Im Kopf geblieben ist Hausen auch Gabrieles Mörder, der bis zum Schluss emotionslos und gleichgültig auf der Anklagebank sitzt. Zwar erhält der Täter die höchste Strafe, die ein Gericht in Deutschland verhängen kann: Er muss lebenslang mit anschließender Sicherheitsverwahrung ins Gefängnis. „Für Gabrieles Mutter gab es aber keine Strafe, die den Tod ihrer Tochter hätte wieder gutmachen können“, sagt Hausen heute.
Hilfsfonds für Studis in Not in Gabrieles Namen
Als lebenslustige und engagierte Studentin – so soll Gabriele Z. laut Uni Mannheim in Erinnerung bleiben. Auch deshalb hat sich die Uni 2014, ein Jahr nach dem Mord, dazu entschieden, einen Hilfsfonds für internationale Studis in Not in ihrem Namen einzurichten. Damit soll das Andenken an die Austauschstudentin gegenwärtig bleiben, besonders bei den internationalen Studis, denen so geholfen wird. Die Hochschule will bewusst weder der schrecklichen Tat noch dem Mörder Raum lassen – und verzichtet darauf, explizit jährlich der Tat selbst zu gedenken.

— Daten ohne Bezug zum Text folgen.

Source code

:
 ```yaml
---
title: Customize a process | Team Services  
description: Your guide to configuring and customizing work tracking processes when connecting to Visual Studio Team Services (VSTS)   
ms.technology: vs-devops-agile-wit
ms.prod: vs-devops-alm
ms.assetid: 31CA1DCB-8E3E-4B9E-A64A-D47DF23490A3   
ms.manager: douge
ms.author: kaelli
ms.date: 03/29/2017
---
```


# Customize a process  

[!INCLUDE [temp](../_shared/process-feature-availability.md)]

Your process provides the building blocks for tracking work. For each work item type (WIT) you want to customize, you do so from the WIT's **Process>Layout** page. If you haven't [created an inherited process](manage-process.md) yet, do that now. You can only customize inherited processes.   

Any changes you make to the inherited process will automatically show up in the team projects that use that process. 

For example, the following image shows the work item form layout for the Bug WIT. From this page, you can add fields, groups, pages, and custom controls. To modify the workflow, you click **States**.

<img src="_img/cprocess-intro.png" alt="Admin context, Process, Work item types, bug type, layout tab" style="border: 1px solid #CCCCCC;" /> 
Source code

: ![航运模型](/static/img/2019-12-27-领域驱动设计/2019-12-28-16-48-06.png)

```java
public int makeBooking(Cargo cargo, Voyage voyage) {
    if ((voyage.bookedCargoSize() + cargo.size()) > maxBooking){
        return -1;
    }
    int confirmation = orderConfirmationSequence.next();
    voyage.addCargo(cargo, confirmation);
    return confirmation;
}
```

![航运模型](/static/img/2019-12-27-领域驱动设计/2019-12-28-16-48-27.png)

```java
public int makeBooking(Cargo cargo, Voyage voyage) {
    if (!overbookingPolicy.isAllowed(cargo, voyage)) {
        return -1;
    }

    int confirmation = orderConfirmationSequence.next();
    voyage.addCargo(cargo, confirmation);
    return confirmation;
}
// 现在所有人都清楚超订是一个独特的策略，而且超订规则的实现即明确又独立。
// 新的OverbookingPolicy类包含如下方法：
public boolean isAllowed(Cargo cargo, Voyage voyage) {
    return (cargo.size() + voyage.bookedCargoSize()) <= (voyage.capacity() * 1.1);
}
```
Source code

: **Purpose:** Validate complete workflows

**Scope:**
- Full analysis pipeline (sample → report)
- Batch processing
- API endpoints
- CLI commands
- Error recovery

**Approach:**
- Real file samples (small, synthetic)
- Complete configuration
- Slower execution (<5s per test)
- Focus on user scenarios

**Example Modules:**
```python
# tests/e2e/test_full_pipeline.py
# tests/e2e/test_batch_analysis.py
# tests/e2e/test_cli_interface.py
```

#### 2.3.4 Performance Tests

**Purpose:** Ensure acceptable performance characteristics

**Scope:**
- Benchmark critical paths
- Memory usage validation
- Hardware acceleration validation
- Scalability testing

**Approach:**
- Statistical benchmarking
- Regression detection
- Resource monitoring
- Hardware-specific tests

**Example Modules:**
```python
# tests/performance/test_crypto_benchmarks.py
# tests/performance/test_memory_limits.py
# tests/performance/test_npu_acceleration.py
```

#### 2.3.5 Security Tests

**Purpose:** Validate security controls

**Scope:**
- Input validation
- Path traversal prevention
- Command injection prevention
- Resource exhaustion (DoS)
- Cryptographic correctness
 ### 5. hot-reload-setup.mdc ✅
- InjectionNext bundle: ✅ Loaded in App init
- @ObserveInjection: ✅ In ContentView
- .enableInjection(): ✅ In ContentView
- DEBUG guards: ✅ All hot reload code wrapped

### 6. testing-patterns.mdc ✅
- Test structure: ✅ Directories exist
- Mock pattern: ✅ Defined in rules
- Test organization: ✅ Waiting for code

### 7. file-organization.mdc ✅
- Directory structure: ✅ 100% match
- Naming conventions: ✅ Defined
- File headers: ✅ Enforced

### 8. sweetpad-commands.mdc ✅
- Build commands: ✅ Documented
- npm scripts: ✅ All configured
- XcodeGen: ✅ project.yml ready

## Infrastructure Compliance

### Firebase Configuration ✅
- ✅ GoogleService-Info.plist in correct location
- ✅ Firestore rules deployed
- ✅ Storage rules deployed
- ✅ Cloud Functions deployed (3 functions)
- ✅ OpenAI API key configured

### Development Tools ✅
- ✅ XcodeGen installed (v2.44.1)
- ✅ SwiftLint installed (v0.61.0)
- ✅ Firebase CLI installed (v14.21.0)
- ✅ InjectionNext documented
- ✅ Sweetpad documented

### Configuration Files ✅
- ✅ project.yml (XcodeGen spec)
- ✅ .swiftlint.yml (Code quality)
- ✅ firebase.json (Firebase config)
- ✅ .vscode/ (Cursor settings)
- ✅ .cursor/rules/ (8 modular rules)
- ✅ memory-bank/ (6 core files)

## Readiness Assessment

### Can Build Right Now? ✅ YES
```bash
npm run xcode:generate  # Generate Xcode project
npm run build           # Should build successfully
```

Was die Eltern der Verstorbenen von dem Fonds halten? „Die Familie hat sich sehr gefreut, dass wir als Erinnerung an ihre Tochter anderen internationalen Studierenden helfen wollen, und hat der Benennung explizit und dankbar zugestimmt“, erklärt die Uni auf Anfrage.
Vom Tatort zum Gedenkort
Sieben Jahre nach dem Mord wird der einstige Fundort der toten Litauerin, der bis dahin ein klassischer Angstraum ist, umgestaltet zum Gedenkort. Die Uni entscheidet sich in den Tagen nach dem Mord nach vielen Debatten dagegen, eine Erinnerungstafel am Tatort aufzustellen. Aus Sorge darum, sie könnte beschmiert werden. Auch die Stadt reagiert, leuchtet die Haltstelle „Rheinstraße“ und Wege am Quadrat C8 unter der Brücke stärker aus, richtet ein Frauen-Nachtaxi ein, installiert Kameras. Am Ende ist es der Verein Sicherheit in Mannheim (Sima), allen voran der damalige Geschäftsführer Hans-Georg Schuhmacher, der Spenden für eine Umgestaltung des Tatorts sammelt. Das Ziel: Gabriele Z. als Person und den Mord an ihr nicht zu vergessen – die dunkle Ecke für den Heimweg anderer sicherer zu machen. Auch die Sicherheit an der Uni wird verbessert, was bis heute spürbar ist: Polizeikräfte bieten am Institut für Sport Kurse in Selbstverteidigung an.